Task to carry out: Pick out every line in the items below that contains the word "Learning", copying each line out. Case counts.
-=-=-=-=-
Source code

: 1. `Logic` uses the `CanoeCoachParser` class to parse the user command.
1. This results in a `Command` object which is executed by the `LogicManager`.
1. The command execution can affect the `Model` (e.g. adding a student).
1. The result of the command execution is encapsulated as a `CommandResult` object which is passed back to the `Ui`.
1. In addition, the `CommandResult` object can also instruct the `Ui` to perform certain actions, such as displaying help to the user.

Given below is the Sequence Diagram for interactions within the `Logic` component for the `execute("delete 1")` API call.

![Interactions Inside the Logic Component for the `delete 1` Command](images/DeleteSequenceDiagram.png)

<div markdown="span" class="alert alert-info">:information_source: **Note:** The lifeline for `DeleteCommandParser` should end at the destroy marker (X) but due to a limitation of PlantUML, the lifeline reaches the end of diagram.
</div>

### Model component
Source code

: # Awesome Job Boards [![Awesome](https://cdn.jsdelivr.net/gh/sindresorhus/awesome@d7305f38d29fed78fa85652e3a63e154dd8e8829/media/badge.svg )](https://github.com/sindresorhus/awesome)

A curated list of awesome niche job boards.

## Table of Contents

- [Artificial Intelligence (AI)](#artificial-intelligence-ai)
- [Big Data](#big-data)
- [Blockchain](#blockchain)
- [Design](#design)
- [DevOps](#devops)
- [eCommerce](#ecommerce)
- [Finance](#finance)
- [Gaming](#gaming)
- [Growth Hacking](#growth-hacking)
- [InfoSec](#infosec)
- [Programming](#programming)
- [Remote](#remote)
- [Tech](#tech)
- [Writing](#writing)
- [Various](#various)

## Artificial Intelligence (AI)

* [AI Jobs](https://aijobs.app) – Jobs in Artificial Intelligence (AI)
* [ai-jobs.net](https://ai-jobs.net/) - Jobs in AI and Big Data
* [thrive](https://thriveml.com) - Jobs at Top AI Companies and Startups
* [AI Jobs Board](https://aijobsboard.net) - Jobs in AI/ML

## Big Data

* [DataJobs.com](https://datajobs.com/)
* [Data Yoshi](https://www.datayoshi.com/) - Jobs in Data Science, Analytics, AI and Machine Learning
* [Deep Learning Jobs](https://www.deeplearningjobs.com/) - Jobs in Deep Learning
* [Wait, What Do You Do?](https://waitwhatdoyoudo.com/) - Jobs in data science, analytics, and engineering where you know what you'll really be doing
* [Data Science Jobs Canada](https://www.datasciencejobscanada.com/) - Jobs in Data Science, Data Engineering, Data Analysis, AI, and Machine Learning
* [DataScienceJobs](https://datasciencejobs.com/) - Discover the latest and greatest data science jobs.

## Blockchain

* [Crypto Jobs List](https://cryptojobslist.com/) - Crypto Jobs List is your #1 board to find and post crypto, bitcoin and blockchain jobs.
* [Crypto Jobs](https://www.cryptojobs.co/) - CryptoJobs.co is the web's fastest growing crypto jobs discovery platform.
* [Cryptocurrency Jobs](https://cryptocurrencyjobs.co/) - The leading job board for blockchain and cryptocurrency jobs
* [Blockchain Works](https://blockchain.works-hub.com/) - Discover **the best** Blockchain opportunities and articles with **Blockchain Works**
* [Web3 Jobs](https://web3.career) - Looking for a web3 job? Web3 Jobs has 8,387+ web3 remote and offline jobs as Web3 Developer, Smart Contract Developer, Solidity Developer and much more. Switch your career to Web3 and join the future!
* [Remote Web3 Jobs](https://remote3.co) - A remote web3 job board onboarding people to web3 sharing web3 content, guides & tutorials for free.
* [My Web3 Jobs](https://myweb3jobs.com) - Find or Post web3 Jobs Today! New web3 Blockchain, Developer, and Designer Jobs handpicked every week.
-=-=-=-=-
Expected output:
* [Data Yoshi](https://www.datayoshi.com/) - Jobs in Data Science, Analytics, AI and Machine Learning
* [Deep Learning Jobs](https://www.deeplearningjobs.com/) - Jobs in Deep Learning
* [Data Science Jobs Canada](https://www.datasciencejobscanada.com/) - Jobs in Data Science, Data Engineering, Data Analysis, AI, and Machine Learning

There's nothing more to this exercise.